Page 13: Electromagnetism

  • Induction: Voltage production when a conductor moves through a magnetic field or vice versa, causing current flow.

Page 14: DC and AC

Types of Current

  • Direct Current (DC): Flows in one direction.

  • Alternating Current (AC): Flows alternately in two directions.

Frequency

  • Measured in hertz (Hz), representing cycles per second.

Page 15: Ideal Transformer

Function

  • Transfers AC and voltage between circuits via induction.

Principle

  • For an ideal transformer, input power equals output power; VpIp = VsIs.

Page 16: Sample Problem

Transformer Calculation

  • Primary voltage (Vp) = 7200V; turns ratio = 30:1.

  • Building voltage: Vs = 7200V * (1/30) = 240V.

  • Current drawn by the building: Is = 225,000W / 240V = 937.5A.

Page 17: Impedance

Components

  • Inductors: Coils creating electromagnetic fields; phase lag in AC circuits.

  • Capacitors: Store electrostatic energy; phase lead in AC circuits.

Impedance (Z)

  • Resistance measure in AC circuits, incorporates resistance, inductance, and capacitance effects.

Page 18: Power Factor

Definitions

  • Real Power (W): Effective work accomplished (heat, light).

  • Reactive Power (VAR): Power for electromagnetic fields.

  • Apparent Power (VA): Total power encompassing both real and reactive power.

Power Factor (pf)

  • Ratio of real power to apparent power, indicating efficiency.

Page 19: Sample Problem

Power Factor Calculation

  • Real Power = 3,000W; Apparent Power = 3,600VA.

  • pf = 3000 / 3600 = 0.833 or 83.3%.

  • Phase angle Φ = cos⁻¹(0.833) = 33.6º.

Page 20: Sample Problem

Real Power Calculation

  • Voltage = 240V; Current = 10A; pf = 0.833.

  • PA = EI * pf = 240 V * 10 A * 0.833 = 1,999W.

Page 21: Power Factor Correction

Importance

  • Higher power factor reduces load currents, saving costs on equipment.

  • Correcting low power factors avoids penalties from power companies.

Page 22: Electrical Power System

  • Components:

    • Electrical consumers (commercial, industrial, domestic).

    • Electricity distribution via substations, transformers, and main transmission lines.

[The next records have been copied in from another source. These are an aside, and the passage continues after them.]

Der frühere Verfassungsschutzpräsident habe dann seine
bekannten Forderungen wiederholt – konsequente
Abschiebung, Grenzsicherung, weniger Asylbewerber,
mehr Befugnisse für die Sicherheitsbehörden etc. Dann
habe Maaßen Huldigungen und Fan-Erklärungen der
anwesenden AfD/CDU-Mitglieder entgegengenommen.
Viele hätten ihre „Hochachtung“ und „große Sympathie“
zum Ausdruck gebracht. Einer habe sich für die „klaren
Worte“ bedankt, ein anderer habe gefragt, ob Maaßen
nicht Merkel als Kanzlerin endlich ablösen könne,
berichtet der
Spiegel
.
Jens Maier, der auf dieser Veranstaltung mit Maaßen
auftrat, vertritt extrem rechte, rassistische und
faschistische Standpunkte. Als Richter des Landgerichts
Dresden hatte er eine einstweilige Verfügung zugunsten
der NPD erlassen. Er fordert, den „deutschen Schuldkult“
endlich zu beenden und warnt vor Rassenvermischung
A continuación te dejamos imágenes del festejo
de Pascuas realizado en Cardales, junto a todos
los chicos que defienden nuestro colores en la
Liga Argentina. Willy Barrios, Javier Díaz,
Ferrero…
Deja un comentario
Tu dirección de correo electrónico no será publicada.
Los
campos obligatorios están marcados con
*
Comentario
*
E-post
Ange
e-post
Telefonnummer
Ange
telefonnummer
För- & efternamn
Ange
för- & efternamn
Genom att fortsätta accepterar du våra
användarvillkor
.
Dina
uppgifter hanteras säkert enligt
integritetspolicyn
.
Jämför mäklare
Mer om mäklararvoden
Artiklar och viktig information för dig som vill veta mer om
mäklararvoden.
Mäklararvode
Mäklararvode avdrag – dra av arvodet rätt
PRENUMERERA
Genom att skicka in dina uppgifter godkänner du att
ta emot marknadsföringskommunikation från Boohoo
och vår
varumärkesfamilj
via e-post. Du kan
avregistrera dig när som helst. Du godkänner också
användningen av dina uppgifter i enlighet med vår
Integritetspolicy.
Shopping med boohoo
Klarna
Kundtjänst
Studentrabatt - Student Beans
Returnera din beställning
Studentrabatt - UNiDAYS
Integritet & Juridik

Page 23: Power Formulas Overview

DC and AC Power Formulas

  • Real Power (W), Apparent Power (VA), Current (A) calculations provided.

Page 24: Energy Costs Calculation

Example

  • Lamp Consumption: 60W for 24 hours/day, 30 days.

    • Total Energy = 43.2kWh; Cost = $5.06 at $0.1172/kWh.

Page 25: Large Residence Energy Charge

Cost Breakdown

  • Total charge calculation based on energy consumption and tiered pricing structure provided.

Page 26: Demand Charges

Pricing Structure

  • Detailed rates for service charge, energy charges, and scenario calculations.

Page 27: Demand Management Strategies

  • Load Shedding: Shutting off non-essential loads.

  • Load Shifting: Moving loads to off-peak hours.

  • Peak Shaving: Using storage and alternative energy to reduce peak demand.

  • Time-of-Use Rates: Incentives for reducing consumption during peak demand.